Task instructions —
• a. Summarize the defragging discussion in two sentences.
• b. Copy the defragging discussion word for word from "I work with" up to and including "clean this way.".
• c. In the defragging discussion, how many physical HDDs does the PC have?

Passage to read —
━━━━━━
UNLESS, things have reached SUCH a state of gnarliness that there is damage to the internal directory of what bits belong to what files and such. (Been there, not pleasant). MOST people would NOT reach that state without a determination to do so.
So, if the drives Windows and/or SEW are using are SSD drives, no defragging. If physical media, then defrag. The internal utility for Windows 10 will do the job. If not Win 10, but still in the Windows sphere, there are alternatives and a search on the internet can list what is currently best during the current year.
Hi Gary, that SSD drives cannot (or should not) be defragged is only correct if you use Window’s built-in defrag option. Third party software offers separate defrag routines — selectable from within the program — for either HDD or SSD.
I work with both, PC with two physical HDD (drive C, and D) as well as a laptop with a SSD drive. Both have the same defrag software installed, and are kept clean this way.
━━━━━━
Recorded data —
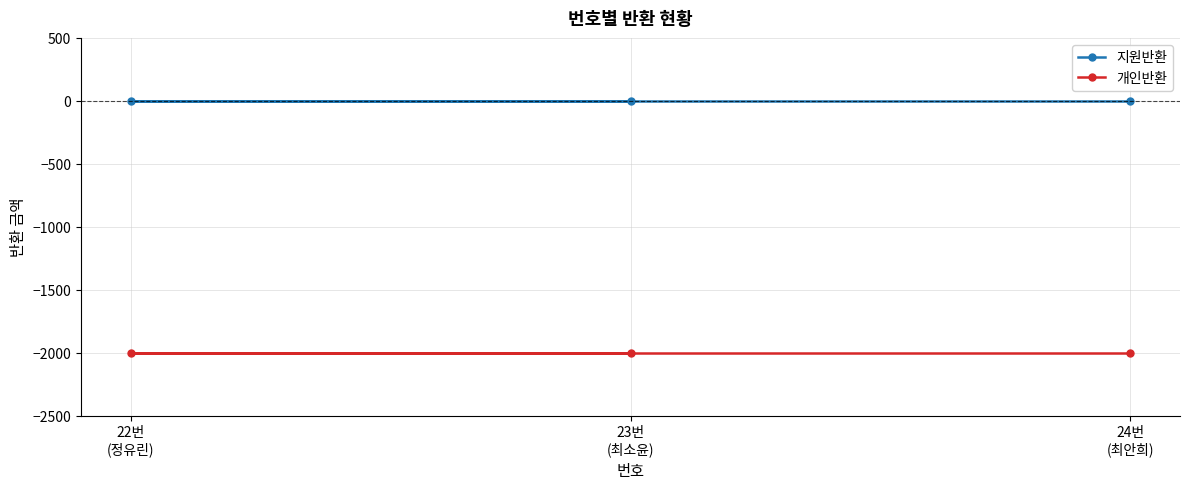

At 22번
(정유린), list the series in order from smallest to largest.

개인반환, 지원반환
━━━━━━
Set of answers —
• a. The first writer advises against defragging SSD drives but recommends defragging physical drives, noting that the built-in Windows 10 utility does the job and that an internet search can find alternatives for other Windows versions. A reply counters that the no-defrag rule for SSDs holds only for Windows' built-in option, since third-party software offers separate routines for HDD and SSD, and says the same such software keeps both an HDD desktop and an SSD laptop clean.

• b.
I work with both, PC with two physical HDD (drive C, and D) as well as a laptop with a SSD drive. Both have the same defrag software installed, and are kept clean this way.

• c. Two, drive C and drive D.